En explorant le rôle diversifié de la dynamique mitochondriale sur les métastases du cancer du sein, l’équipe a prouvé qu’un médicament ciblant cette voie pouvait limiter considérablement la formation de métastases chez les souris. La formation de métastases est le processus mortel par lequel le cancer se propage au-delà de la zone où il est apparu.

« La découverte de l’influence importante de l’élongation mitochondriale sur la réduction des métastases nous a amenés à repenser le potentiel du ciblage des mitochondries dans le cancer », indique la Dre St-Pierre, chercheuse renommée dans le domaine du cancer et du métabolisme, professeure titulaire au Département de biochimie, microbiologie et immunologie de la Faculté de médecine, et vice-rectrice à la recherche et à l’innovation de l’Université d’Ottawa.

Minarrieta
« La détection de biomarqueurs pour les cancers particulièrement vulnérables au ciblage des mitochondries nous permettrait d’identifier les patientes et patients dont les chances de répondre au traitement sont les plus élevées... »

La Dre Lucía Minarrieta

— Boursière postdoctorale au laboratoire et co-auteure principale de l’étude

Les scientifiques avaient compris que la production d’énergie mitochondriale jouait un rôle prépondérant dans la progression du cancer, mais les efforts de recherche déployés à l’échelle mondiale pour cibler les voies mitochondriales à des fins thérapeutiques donnaient jusque-là des résultats décevants en raison d’effets secondaires néfastes.
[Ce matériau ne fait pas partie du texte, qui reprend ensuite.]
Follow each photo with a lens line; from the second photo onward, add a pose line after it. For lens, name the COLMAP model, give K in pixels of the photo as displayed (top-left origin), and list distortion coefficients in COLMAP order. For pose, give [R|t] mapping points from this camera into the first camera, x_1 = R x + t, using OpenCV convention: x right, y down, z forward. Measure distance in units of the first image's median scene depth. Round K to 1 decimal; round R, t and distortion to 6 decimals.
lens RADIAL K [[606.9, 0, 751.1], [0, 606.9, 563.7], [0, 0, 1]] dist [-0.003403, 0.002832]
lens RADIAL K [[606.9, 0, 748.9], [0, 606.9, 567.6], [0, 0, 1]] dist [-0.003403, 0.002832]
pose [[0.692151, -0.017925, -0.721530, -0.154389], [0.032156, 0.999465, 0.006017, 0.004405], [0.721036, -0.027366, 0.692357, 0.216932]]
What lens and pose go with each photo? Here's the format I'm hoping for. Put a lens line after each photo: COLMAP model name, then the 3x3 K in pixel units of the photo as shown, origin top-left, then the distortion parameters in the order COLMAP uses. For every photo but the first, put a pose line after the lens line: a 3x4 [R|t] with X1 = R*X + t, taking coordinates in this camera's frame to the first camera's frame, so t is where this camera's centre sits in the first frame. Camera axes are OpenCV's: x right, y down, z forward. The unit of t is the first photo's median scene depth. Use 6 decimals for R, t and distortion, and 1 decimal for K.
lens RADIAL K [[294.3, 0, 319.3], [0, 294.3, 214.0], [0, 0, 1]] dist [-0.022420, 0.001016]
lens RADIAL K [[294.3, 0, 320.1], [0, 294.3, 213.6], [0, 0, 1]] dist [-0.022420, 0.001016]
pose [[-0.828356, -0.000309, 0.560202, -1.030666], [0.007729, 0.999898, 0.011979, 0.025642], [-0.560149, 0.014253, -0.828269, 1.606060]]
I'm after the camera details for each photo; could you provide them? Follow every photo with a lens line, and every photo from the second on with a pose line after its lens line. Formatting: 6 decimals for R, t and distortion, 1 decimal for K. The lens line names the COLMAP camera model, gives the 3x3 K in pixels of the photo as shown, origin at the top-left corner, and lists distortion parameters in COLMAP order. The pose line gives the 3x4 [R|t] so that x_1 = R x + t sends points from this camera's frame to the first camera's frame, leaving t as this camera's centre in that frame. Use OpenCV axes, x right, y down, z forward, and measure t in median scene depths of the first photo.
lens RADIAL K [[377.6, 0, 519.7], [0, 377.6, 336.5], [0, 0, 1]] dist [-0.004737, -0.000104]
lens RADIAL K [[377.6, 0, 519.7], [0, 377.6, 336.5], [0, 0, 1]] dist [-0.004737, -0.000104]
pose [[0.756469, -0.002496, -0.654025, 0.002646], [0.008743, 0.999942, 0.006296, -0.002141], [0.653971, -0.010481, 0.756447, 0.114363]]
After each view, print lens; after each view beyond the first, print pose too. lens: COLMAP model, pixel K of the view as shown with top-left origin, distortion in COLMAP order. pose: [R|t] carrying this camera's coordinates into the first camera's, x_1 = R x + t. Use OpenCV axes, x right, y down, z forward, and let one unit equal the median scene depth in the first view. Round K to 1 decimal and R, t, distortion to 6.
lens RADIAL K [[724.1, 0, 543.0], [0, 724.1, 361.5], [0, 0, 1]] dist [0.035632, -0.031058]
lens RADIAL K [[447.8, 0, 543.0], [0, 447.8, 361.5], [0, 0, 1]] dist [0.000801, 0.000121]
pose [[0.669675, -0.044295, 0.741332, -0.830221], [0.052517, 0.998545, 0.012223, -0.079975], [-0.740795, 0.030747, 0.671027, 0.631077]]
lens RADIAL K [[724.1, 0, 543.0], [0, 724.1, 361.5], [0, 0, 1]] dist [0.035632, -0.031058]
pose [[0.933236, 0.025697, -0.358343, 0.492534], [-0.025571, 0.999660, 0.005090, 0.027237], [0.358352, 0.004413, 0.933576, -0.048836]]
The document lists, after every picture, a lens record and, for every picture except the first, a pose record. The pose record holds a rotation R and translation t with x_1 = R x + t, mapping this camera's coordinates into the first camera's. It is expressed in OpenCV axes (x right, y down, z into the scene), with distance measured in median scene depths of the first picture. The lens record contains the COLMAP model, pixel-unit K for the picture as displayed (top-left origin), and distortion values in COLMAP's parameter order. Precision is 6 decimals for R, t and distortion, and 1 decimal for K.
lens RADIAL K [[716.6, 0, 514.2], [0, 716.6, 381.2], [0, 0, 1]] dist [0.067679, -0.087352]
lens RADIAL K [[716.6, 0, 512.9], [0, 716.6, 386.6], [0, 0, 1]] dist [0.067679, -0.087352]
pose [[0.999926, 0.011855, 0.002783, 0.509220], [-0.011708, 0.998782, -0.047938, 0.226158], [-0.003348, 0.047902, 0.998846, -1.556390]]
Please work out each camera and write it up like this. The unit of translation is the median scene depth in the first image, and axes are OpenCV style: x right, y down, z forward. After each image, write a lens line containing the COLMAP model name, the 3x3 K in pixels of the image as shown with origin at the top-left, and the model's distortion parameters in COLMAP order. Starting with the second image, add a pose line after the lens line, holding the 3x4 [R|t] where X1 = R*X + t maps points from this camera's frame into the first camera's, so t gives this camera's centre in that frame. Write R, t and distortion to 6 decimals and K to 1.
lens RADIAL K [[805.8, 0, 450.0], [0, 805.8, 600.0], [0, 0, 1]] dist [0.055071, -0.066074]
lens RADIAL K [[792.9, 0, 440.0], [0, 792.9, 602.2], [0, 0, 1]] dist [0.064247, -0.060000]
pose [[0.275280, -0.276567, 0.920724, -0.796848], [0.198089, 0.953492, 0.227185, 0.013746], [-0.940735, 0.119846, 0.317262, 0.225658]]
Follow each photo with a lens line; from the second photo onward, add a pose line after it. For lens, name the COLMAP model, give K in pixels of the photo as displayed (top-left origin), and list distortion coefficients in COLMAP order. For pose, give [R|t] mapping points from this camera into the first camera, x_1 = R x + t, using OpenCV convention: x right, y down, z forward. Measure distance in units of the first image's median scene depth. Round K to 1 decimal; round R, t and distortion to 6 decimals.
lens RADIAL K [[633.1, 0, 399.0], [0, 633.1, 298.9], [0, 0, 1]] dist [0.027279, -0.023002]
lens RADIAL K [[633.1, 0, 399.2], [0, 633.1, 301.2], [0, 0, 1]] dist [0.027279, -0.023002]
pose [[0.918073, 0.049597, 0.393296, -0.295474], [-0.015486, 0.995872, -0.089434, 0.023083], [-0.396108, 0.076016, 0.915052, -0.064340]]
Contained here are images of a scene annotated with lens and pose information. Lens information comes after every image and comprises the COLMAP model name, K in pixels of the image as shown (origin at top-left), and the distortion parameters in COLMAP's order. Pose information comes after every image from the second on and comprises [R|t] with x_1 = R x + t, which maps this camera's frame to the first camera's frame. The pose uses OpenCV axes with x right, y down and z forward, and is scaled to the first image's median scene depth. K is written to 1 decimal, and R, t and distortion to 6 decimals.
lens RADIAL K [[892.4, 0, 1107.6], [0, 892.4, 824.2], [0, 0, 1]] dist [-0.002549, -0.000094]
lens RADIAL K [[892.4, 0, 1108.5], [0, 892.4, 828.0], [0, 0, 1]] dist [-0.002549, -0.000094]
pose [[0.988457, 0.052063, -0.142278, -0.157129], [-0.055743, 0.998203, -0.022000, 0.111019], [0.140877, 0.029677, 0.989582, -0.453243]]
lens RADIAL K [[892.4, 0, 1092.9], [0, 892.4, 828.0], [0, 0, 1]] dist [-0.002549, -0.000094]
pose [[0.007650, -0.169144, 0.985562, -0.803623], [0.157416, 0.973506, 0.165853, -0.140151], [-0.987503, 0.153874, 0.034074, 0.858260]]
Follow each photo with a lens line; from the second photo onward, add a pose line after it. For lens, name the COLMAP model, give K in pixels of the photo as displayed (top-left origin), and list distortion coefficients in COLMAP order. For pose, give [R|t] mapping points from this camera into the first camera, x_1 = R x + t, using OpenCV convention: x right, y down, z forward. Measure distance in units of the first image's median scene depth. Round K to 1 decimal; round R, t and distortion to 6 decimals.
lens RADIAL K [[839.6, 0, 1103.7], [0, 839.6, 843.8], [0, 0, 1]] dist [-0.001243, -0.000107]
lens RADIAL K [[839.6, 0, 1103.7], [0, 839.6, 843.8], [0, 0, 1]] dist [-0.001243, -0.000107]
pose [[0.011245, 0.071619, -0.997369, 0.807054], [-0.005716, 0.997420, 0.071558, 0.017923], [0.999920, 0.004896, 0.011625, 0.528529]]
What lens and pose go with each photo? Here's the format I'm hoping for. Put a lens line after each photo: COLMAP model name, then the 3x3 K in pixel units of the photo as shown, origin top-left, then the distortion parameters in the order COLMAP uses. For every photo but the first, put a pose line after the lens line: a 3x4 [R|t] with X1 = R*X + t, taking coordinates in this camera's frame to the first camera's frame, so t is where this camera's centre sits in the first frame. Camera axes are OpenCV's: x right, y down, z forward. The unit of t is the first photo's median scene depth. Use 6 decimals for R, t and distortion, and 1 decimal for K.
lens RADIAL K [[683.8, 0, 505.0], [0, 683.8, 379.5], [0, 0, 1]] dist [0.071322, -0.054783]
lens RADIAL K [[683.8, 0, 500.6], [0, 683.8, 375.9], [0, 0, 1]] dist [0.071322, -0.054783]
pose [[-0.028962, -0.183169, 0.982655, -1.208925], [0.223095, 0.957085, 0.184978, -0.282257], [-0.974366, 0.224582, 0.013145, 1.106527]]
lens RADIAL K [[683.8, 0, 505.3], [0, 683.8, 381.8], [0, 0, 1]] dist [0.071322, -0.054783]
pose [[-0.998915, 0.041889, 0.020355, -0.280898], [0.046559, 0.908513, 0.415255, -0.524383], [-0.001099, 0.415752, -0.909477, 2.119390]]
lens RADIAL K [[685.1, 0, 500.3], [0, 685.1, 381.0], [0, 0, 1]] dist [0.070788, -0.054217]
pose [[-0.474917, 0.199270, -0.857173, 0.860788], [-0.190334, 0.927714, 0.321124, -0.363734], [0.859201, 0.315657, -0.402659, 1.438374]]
En effet, le rôle indispensable des mitochondries dans les tissus sains complique largement l’administration d’inhibiteurs mitochondriaux.

La découverte, par l’équipe de l’Université d’Ottawa, selon laquelle d’autres fonctions mitochondriales jouent également un rôle important dans la progression du cancer, s’est donc avérée majeure.

Changement d’orientation : stopper les métastases avant qu’elles n’apparaissent

L’équipe du laboratoire de la Dre St-Pierre s’est alors posé la question essentielle suivante : comme la majorité des médicaments anticancéreux existants se concentrent sur la réduction des tumeurs établies, pourquoi ne pas créer des thérapies visant à prévenir la formation des métastases?

La Dre Lucía Minarrieta, boursière postdoctorale au laboratoire et co-auteure principale de l’étude, estime que la mise au point de nouvelles thérapies anticancéreuses qui ciblent de manière sélective les cellules tumorales sans endommager les tissus sains est essentielle, et pourrait avoir une incidence importante sur les résultats pour les patientes et patients.

« Il est essentiel de poursuivre la recherche afin de concevoir des stratégies qui ciblent les cellules tumorales de manière sélective, sans endommager les tissus sains, par exemple en mettant au point des médicaments qui s’accumulent préférablement dans les cellules cancéreuses, dit-elle.

« En outre, la détection de biomarqueurs pour les cancers particulièrement vulnérables au ciblage des mitochondries nous permettrait d’identifier les patientes et patients dont les chances de répondre au traitement sont les plus élevées, ce qui nous aiderait à concevoir une approche plus précise et plus efficace pour proposer des médicaments ciblant les mitochondries dans le traitement du cancer. »

Dans leur analyse publiée récemment, les Dres St-Pierre et Minarrieta explorent diverses voies mitochondriales susceptibles d’être ciblées pour le traitement du cancer. Elles évoquent également d’éventuelles stratégies qui restent largement inexplorées, mais pourraient soulager un très grand nombre de personnes partout dans le monde.

Voilà qui s’inscrit tout à fait dans l’optique de l’objectif premier du laboratoire de la Dre St-Pierre consistant à mieux comprendre l’adaptation métabolique aux conditions physiologiques et pathologiques.